While Plaintiff has not alleged that the subject loss mitigation application was her only application, for purposes of the motion to dismiss, her allegations are accepted as true. Ashcroft v. Iqbal, 556 U.S. at 678. Without considering matters beyond the four corners of the Amended Complaint, her claim has facial plausibility. Defendant's contention is better raised as an affirmative defense and dispositive motion.
Whether the subject application was Plaintiff's first, and whether a regulatory exception applies, cannot and will not be addressed today. Counsel for the parties are reminded, however, of the provisions of Rule 11, Fed.R.Civ. Pro.:
(B) Representations to the Court. By presenting to the court a pleading . . . an attorney . . . certifies that to the best of the person's knowledge, information, and belief, formed after an inquiry reasonable under the circumstances:
(1) it is not being presented for any improper purpose, such as to harass, cause unnecessary delay, or needlessly increase the cost of litigation;(2) the claims, defenses, and other legal contentions are warranted by existing law or by a nonfrivolous argument for extending, modifying, or reversing existing law or for establishing new law;(3) the factual contentions have evidentiary support or, if specifically so identified, will likely have evidentiary support after a reasonable opportunity for further investigation or discovery . . .

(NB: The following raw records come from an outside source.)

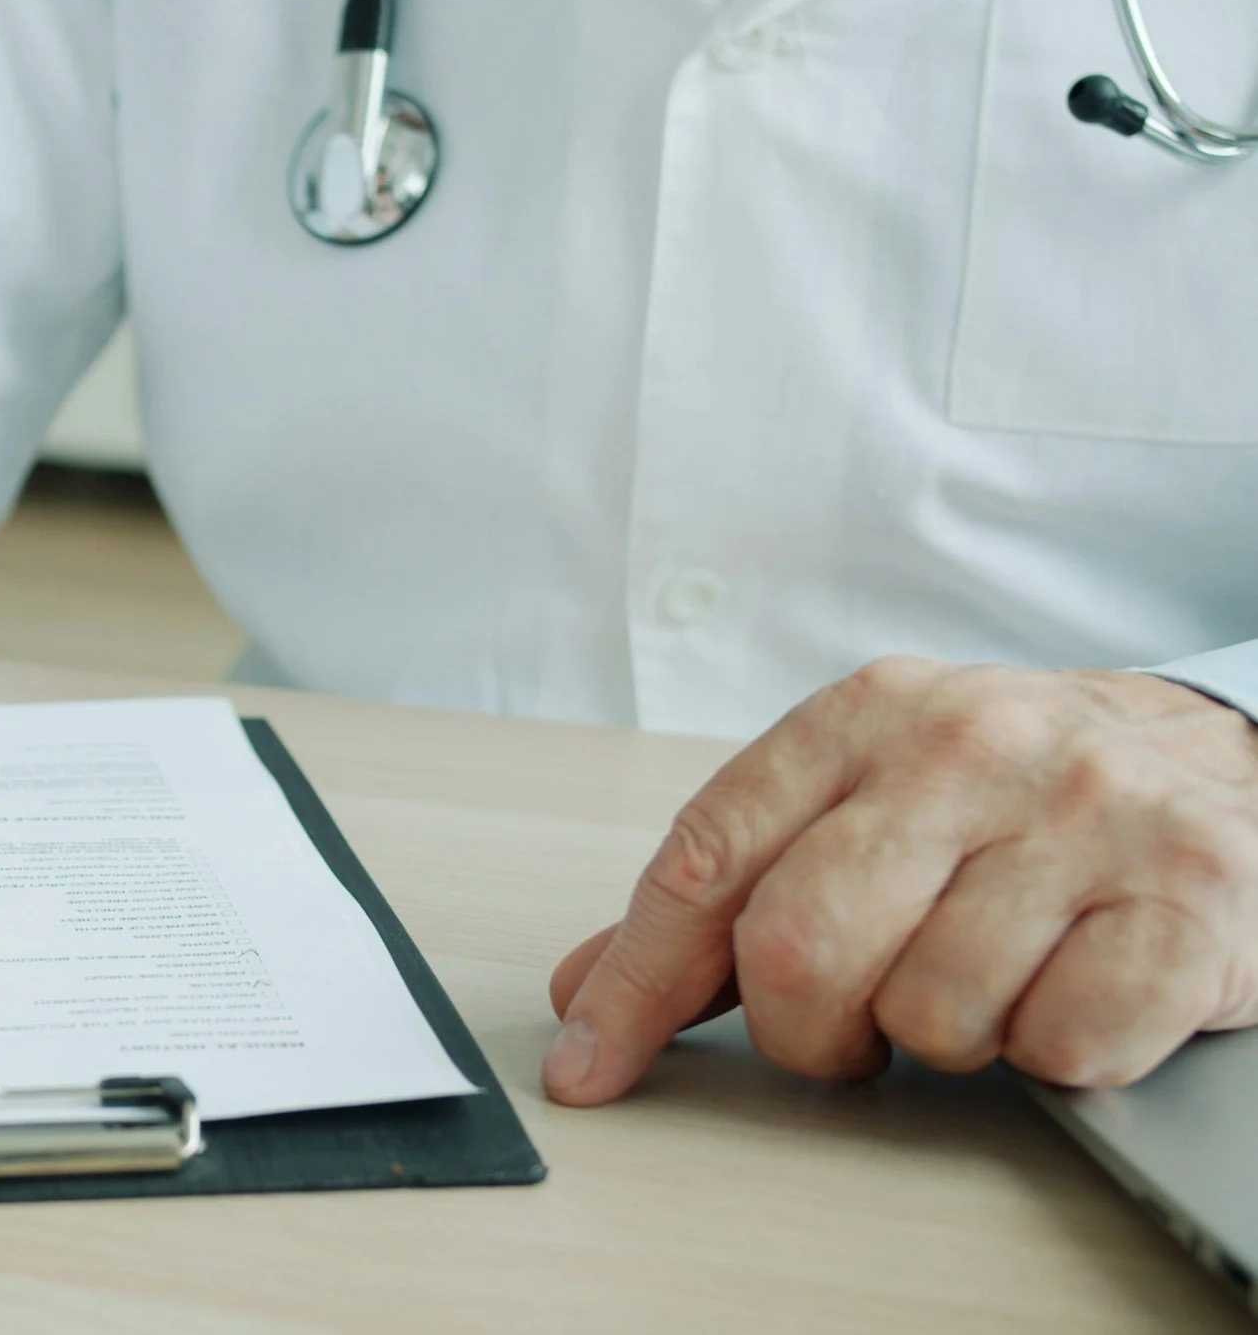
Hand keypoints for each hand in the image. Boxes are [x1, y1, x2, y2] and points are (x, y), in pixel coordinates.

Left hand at [545, 658, 1257, 1104]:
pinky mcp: (1191, 898)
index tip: (590, 1067)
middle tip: (854, 1029)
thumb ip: (729, 890)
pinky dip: (1055, 1054)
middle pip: (800, 947)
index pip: (706, 858)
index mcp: (866, 714)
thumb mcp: (865, 802)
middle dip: (808, 1030)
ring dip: (946, 1039)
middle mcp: (971, 744)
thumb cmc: (1016, 801)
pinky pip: (1061, 1047)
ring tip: (990, 980)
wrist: (1228, 766)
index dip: (636, 981)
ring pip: (929, 1014)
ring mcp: (1087, 814)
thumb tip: (587, 989)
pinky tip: (1073, 990)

Lastly, Defendant's contention that the Amended Complaint fails to allege a sufficient factual basis for an award of statutory damages is well taken. Plaintiff's conclusory allegations in ¶¶ 28 and 45 are not supported by factual allegations. "While legal conclusions can provide the framework of a complaint, they must be supported by factual allegations." Ashcrofi v. Iqbal, 556 U.S. at 679.
Defendant shall answer the Amended Complaint within fifteen (15) days.
DONE AND ORDERED this 8th day of March, 2016.